> _Extracted text_:

----------

Why would anyone convert anything to XHTML 1.1, which is just an
exercise in futility, except that it confuses some people, so that it's
worse than futile? And I'm afraid you are farther from actual use of
language information - those few programs that recognize language
markup may well know lang but not xml:lang.
I include a few other <meta>'s myself:

There's such a thing as too much markup.
<meta http-equiv="Content-Language" content="de" />

Pointless. There's a well-defined mechanism for declaring the document
language in HTML itself. Any software that does not use it will not be
a success in language support.
<meta http-equiv="Content-Style-Type" content="text/css" />

That hackery is what the specification tells you to use if you have
style attributes. But it's completely useless, since browsers default
to text/css anyway. Does any browser actually use such a tag for
anything?
<meta http-equiv="Content-Script-Type" content="text/javascript" />

Does any browser actually use such a tag for anything? Besides, if you
think you are doing the Right Thing, think again. There is no
registered Internet media type text/javascript. And you use some
x-type, browsers may think you're using some fancy scripting language
and ignore your scripts.
<meta http-equiv="date" content="2004-01-28T09:54:03+08:00" />

Would that really make sense? Assuming you could really make your
documents contain the _correct_ timestamp, namely the one corresponding
to the moment of time of sending the document, what good would it do?
If the server sends an actual Date header, yours will be ignored. If
not, the browser will probably not use the Date for anything. (And you
may have some difficulties, since your server misbehaves. Except for a
few specific exceptions, the server MUST include a Date header. If a
server violates this, can you trust on its sending your HTML document,
including your meta tag, correctly?)

----------

> _Short problem 1_: Rewrite the meta-tag discussion from "Why would anyone" to "too much markup.", changing "XHTML 1.1" to "HTML 4.01".
The records that come next have no connection to the meta-tag discussion.

> _Raw records_:
----------

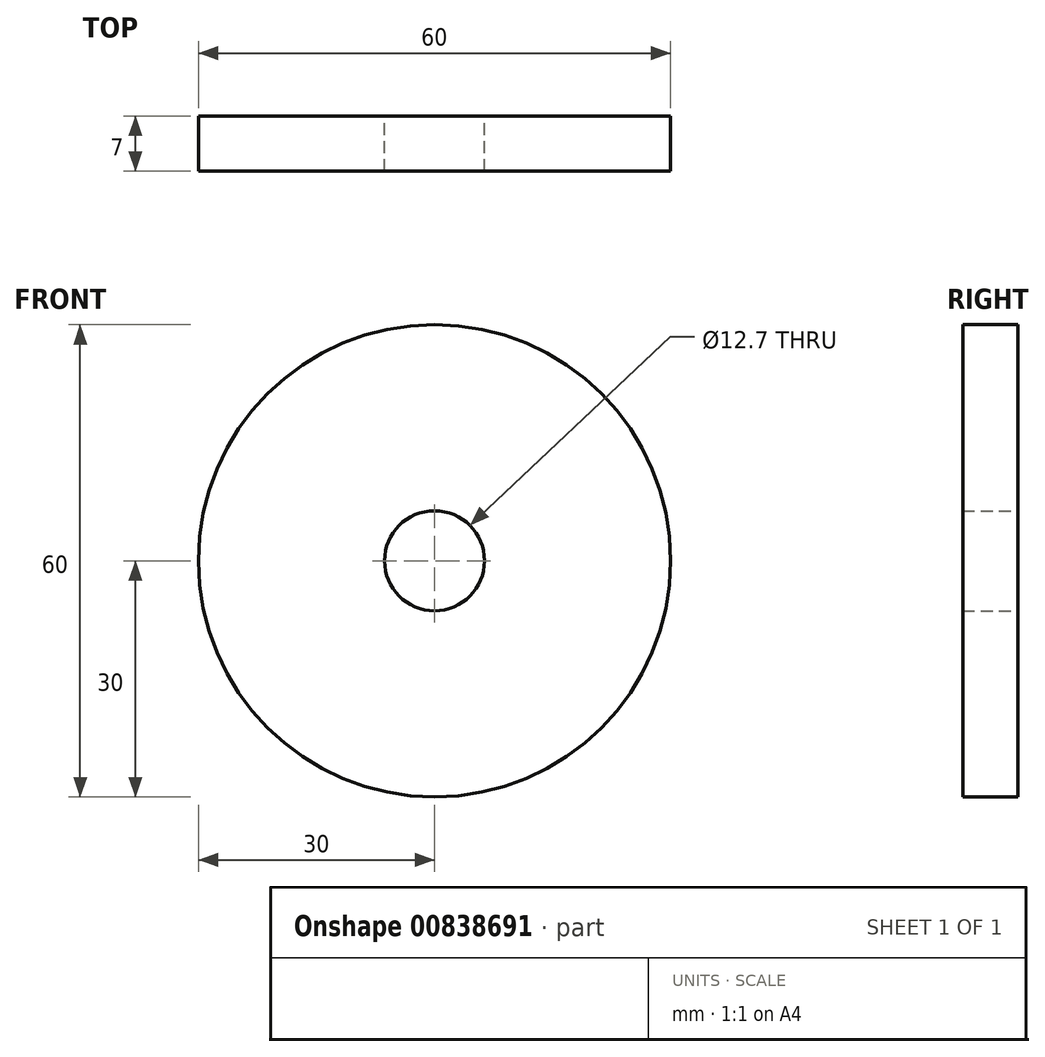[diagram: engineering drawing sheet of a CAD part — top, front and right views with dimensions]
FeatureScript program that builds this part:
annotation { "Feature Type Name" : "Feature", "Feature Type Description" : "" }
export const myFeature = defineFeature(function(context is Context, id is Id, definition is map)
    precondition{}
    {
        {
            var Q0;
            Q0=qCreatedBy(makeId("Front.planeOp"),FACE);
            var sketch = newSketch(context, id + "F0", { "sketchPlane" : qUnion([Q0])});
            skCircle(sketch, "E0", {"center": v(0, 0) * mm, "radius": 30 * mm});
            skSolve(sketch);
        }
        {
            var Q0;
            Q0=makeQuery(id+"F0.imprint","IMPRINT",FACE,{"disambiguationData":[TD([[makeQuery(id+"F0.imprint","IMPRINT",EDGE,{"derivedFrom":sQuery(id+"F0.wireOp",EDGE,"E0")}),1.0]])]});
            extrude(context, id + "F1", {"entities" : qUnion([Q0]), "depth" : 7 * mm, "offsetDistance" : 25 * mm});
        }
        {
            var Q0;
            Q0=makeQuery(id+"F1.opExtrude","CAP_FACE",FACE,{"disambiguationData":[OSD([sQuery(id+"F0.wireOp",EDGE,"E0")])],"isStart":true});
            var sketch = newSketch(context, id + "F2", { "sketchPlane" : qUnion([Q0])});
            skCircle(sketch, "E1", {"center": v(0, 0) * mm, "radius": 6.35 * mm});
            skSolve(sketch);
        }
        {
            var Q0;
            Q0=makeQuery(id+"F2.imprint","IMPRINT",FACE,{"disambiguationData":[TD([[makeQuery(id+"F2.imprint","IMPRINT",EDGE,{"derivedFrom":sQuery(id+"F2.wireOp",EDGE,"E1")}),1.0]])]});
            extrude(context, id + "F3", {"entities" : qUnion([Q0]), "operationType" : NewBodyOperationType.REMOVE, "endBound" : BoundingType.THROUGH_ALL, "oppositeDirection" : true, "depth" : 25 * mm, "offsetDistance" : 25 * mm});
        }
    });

----------

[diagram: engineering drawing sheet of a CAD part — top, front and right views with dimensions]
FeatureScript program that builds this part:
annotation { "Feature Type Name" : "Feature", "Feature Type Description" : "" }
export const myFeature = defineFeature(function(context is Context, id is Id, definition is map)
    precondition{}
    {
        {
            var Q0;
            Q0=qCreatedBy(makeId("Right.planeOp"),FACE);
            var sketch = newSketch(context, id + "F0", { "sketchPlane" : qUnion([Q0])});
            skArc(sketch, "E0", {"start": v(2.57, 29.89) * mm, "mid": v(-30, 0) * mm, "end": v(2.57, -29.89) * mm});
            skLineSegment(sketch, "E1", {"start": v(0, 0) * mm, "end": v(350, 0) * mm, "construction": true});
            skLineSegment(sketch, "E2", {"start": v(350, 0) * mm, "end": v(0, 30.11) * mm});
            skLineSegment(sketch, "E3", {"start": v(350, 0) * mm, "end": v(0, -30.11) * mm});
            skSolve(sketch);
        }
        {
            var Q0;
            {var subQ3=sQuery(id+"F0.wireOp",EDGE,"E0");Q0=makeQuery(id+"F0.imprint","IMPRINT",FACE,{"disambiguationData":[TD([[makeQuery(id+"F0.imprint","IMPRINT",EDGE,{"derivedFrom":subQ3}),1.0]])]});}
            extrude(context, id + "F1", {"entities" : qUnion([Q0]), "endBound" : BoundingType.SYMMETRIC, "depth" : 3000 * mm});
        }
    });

----------

> _Short problem 2_: List every line of the records that contains the string "BoundingType".

> _Output 1_:
Why would anyone convert anything to HTML 4.01, which is just an
exercise in futility, except that it confuses some people, so that it's
worse than futile? And I'm afraid you are farther from actual use of
language information - those few programs that recognize language
markup may well know lang but not xml:lang.
I include a few other <meta>'s myself:

There's such a thing as too much markup.

> _Output 2_:
            extrude(context, id + "F3", {"entities" : qUnion([Q0]), "operationType" : NewBodyOperationType.REMOVE, "endBound" : BoundingType.THROUGH_ALL, "oppositeDirection" : true, "depth" : 25 * mm, "offsetDistance" : 25 * mm});
            extrude(context, id + "F1", {"entities" : qUnion([Q0]), "endBound" : BoundingType.SYMMETRIC, "depth" : 3000 * mm});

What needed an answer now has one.